Alex needed to reduce the amount of space Lee took up in his head. They spent a fair bit of time together these days, and Lee was both intriguing and objectively hot—it was natural for Alex to get a little fixated, but that way lay slumbering dragons. Best not to wake them.

He was here to play soccer. That was it.

There was something inherently beautiful about the rhythm of the game under the glow of the setting sun—the ball zipping across the grass, the harsh echo of cleats biting into the turf, Kieran shouting instructions as both teams tried to outsmart each other.

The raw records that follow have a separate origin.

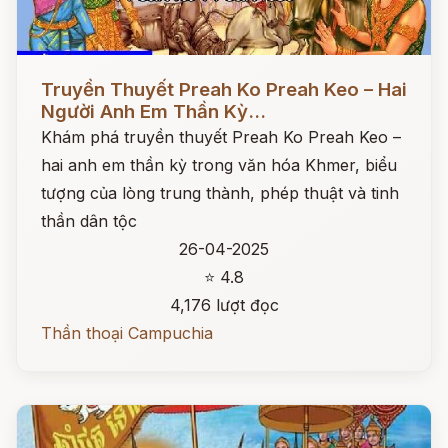
Đọc ngay
Truyền Thuyết Preah Ko Preah Keo – Hai
Người Anh Em Thần Kỳ...
Khám phá truyền thuyết Preah Ko Preah Keo –
hai anh em thần kỳ trong văn hóa Khmer, biểu
tượng của lòng trung thành, phép thuật và tinh
thần dân tộc
26-04-2025
⭐ 4.8
4,176 lượt đọc
Thần thoại Campuchia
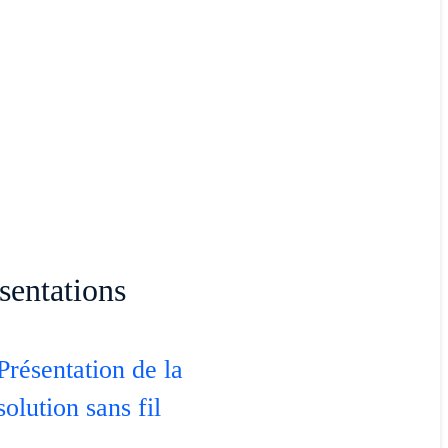
sentations
Présentation de la
solution sans fil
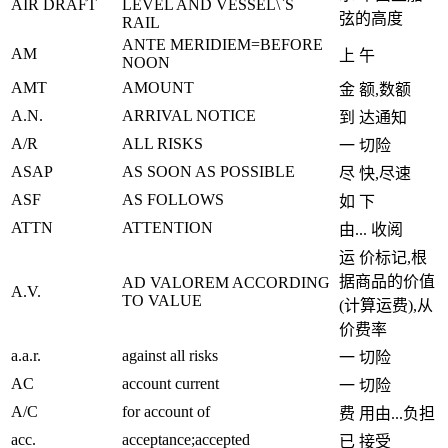
AIR DRAFT
LEVEL AND VESSEL\`S
弦的高度
RAIL
ANTE MERIDIEM=BEFORE
AM
上 午
NOON
AMT
AMOUNT
金 额,数额
A.N.
ARRIVAL NOTICE
到 达通知
A/R
ALL RISKS
一 切险
ASAP
AS SOON AS POSSIBLE
尽 快,尽速
ASF
AS FOLLOWS
如 下
ATTN
ATTENTION
由... 收阅
运 价标记,根
据商品的价值
AD VALOREM ACCORDING
A.V.
TO VALUE
(计算运费),从
价费率
a.a.r.
against all risks
一 切险
AC
account current
一 切险
A/C
for account of
费 用由...负担
acc.
acceptance;accepted
已 接受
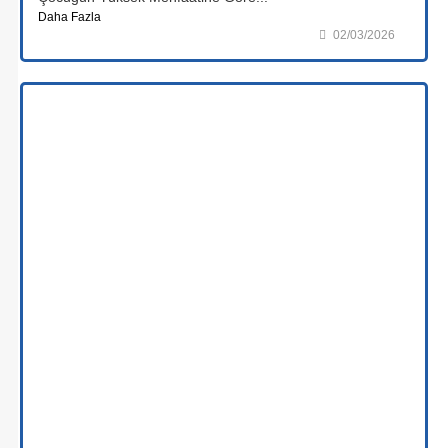
Daha Fazla
02/03/2026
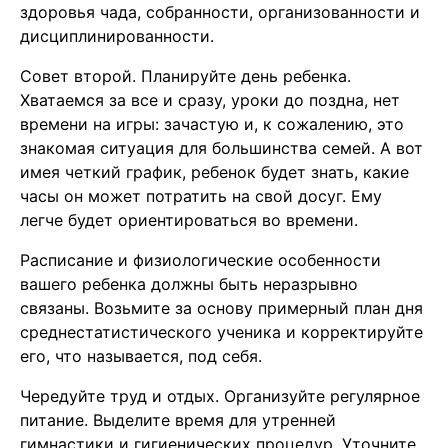
здоровья чада, собранности, организованности и
дисциплинированности.
Совет второй. Планируйте день ребенка.
Хватаемся за все и сразу, уроки до поздна, нет
времени на игры: зачастую и, к сожалению, это
знакомая ситуация для большинства семей. А вот
имея четкий график, ребенок будет знать, какие
часы он может потратить на свой досуг. Ему
легче будет ориентироваться во времени.
Расписание и физиологические особенности
вашего ребенка должны быть неразрывно
связаны. Возьмите за основу примерный план дня
среднестатистического ученика и корректируйте
его, что называется, под себя.
Чередуйте труд и отдых. Организуйте регулярное
питание. Выделите время для утренней
гимнастики и гигиенических процедур. Уточните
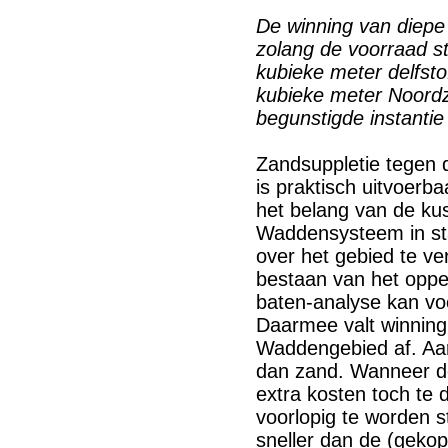
De winning van diepe
zolang de voorraad s
kubieke meter delfst
kubieke meter Noordz
begunstigde instantie z
Zandsuppletie tegen
is praktisch uitvoerba
het belang van de kus
Waddensysteem in staa
over het gebied te ver
bestaan van het oppe
baten-analyse kan voo
Daarmee valt winning v
Waddengebied af. Aar
dan zand. Wanneer d
extra kosten toch te 
voorlopig te worden s
sneller dan de (gekop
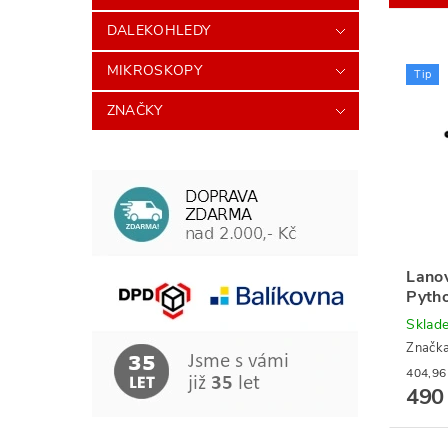
DALEKOHLEDY
MIKROSKOPY
Tip
ZNAČKY
Lano
Pyth
Sklad
Značk
490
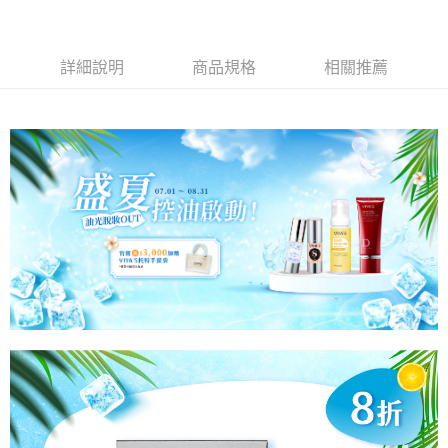
２．便利：只要手機號碼，簡訊認證，即可結帳。
３．安心：先確認商品／服務後，再付款。
全家取貨付款
每筆NT$60，滿NT$1,300(含以上)免運費
【「AFTEE先享後付」結帳流程】
詳細說明
商品規格
相關推薦
１．於結帳方式選擇「AFTEE先享後付」後，將跳轉至「AFTEE先享後付」
付款後全家取貨
結帳頁面，進行簡訊認證並確認金額後，即可完成結帳。
２．訂單成立數日內，您將收到繳費通知簡訊。
每筆NT$60，滿NT$1,300(含以上)免運費
３．收到繳費通知簡訊後14天內，點擊此簡訊中的連結，可透過四大超商／
ATM／網路銀行／等多元方式進行付款，方視為交易完成。
7-11取貨付款
※ 請注意：結帳手續完成當下不需立刻繳費，但若您需要取消訂單，請聯絡
每筆NT$60，滿NT$1,300(含以上)免運費
購買商品的店家。未經商家同意取消之訂單仍視為有效，需透過AFTEE先享
後付繳納相關費用。
付款後7-11取貨
※ 交易是否成功請以「AFTEE先享後付 」之結帳頁面顯示為準，若有關於
是否繳費成功／繳費後需取消欲退款等相關疑問，請聯繫「AFTEE先享後付
每筆NT$60，滿NT$1,300(含以上)免運費
客戶支援中心」
https://netprotections.freshdesk.com/support/home
宅配
【注意事項】
１．透過由恩沛科技股份有限公司提供之「AFTEE先享後付」服務完成之交
每筆NT$90，滿NT$1,500(含以上)免運費
易，需依本服務之必要範圍內提供個人資料，並將交易相關給付款項請求債
權轉讓予恩沛科技股份有限公司。
付款後門市自取
２．關於個人資料處理事宜，請瀏覽以下網址：
免運費
https://aftee.tw/terms/#terms3
３．未成年的使用者請事先徵得法定代理人或監護人之同意方可使用
「AFTEE先享後付」，若未經同意申辦者引起之損失，本公司不負相關責
任。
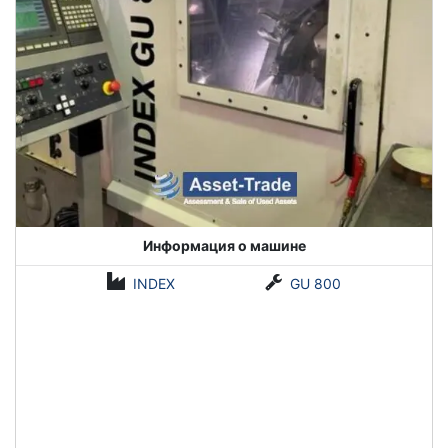
Информация о машине
INDEX
GU 800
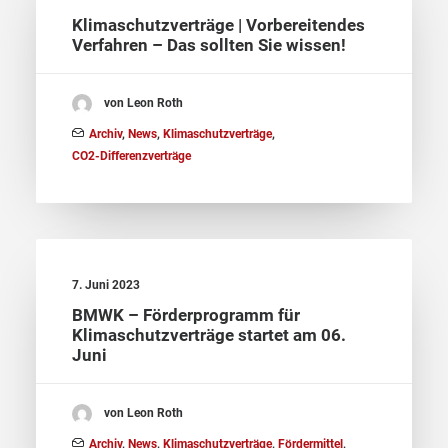
Klimaschutzverträge | Vorbereitendes
Verfahren – Das sollten Sie wissen!
von Leon Roth
Archiv
,
News
,
Klimaschutzverträge
,
CO2-Differenzverträge
7. Juni 2023
BMWK – Förderprogramm für
Klimaschutzverträge startet am 06.
Juni
von Leon Roth
Archiv
,
News
,
Klimaschutzverträge
,
Fördermittel
,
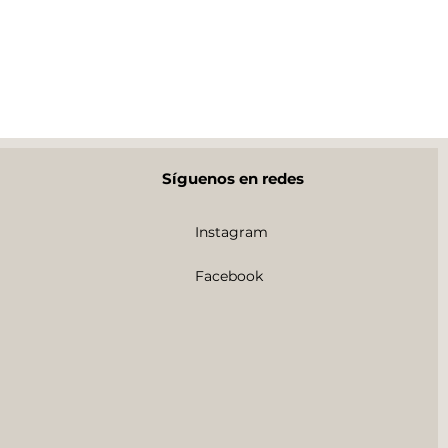
Síguenos en redes
Instagram
Facebook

More than two weeks into their training, Alex had come to know the other players and their styles, the way they moved across the field, their top speed and whether they threw their whole body and weight into a challenge or preferred to sneak up from behind.

Maybe it was because Kieran’s words hung fresh in Alex’s mind, but there was this moment, a split-second decision—two red players pressing in on Alex as he moved the ball across the halfway line, most of the blue team behind him with the exception of Jeff and Lee.

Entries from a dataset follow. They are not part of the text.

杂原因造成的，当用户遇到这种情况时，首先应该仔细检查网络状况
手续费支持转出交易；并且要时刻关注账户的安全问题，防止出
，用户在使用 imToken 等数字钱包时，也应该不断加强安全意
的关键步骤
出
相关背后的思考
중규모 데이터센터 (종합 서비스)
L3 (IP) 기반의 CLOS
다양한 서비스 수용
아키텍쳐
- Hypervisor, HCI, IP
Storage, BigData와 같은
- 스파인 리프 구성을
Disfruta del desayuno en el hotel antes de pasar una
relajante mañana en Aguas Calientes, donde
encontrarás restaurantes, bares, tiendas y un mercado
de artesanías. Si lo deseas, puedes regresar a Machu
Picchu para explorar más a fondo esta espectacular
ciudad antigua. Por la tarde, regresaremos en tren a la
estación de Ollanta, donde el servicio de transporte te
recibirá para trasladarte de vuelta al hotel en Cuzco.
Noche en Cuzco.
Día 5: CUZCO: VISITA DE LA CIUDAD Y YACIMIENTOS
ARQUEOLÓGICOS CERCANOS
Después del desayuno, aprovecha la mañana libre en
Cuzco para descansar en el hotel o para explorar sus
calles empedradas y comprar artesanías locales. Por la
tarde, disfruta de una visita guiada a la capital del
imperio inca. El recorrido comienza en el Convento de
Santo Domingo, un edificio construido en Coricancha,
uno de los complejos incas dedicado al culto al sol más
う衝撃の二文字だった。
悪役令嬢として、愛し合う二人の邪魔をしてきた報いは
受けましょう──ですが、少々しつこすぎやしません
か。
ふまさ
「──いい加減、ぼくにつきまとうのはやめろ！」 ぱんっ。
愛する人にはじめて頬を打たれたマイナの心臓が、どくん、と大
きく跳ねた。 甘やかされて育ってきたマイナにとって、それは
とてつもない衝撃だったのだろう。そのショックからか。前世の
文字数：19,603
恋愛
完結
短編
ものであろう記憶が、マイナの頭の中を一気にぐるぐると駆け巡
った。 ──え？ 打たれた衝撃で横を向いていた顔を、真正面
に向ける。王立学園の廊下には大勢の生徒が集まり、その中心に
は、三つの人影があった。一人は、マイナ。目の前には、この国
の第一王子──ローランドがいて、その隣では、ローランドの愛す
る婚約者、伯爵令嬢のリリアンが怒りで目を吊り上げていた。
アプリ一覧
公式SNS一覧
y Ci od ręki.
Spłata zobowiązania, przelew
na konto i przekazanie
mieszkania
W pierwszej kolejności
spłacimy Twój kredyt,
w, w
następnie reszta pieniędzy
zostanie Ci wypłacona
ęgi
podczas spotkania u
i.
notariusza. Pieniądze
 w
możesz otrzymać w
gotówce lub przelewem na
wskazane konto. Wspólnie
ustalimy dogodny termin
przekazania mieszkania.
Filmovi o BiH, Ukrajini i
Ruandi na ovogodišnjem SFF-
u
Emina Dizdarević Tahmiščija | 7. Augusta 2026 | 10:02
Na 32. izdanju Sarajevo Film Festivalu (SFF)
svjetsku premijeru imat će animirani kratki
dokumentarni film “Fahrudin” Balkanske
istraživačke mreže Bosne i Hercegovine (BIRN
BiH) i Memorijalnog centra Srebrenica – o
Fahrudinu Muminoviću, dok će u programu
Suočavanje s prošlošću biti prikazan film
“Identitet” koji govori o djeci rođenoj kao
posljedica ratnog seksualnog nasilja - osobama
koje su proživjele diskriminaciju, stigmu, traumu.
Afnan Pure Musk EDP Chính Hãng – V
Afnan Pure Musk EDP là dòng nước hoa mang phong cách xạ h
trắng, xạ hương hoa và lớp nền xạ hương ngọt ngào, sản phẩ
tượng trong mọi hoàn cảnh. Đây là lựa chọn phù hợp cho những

Jeff was in a better position, yes, but a red midfielder was hovering just behind him, and Alex knew how Lee moved.

So he slid the ball between two red defenders and right into the path Lee had chosen, having started his run half a second before the ball had left Alex’s foot. No offside.

Oliver loomed in the red goal as Alex darted to the left and Jeff veered right, Lee in the center, defenders already beaten. Upper left corner. The ball sliced through the air in a beautiful arch, sailing past the tips of Oliver’s fingers.

Goal!

Lee whooped, face shining with delight, and then Jeff pounced on his back with a triumphant yell. Alex hesitated for half a step, just long enough for Declan to catch up and join the celebratory huddle, then Alex reached them too, patting Lee’s shoulder. For a second, their eyes caught.

“Great pass,” Lee told him, grinning, flushed and breathing hard from his sprint.

“Great goal,” Alex returned, grinning back.

Lee chuckled. “Ready for Kieran’s ‘I told you so’?”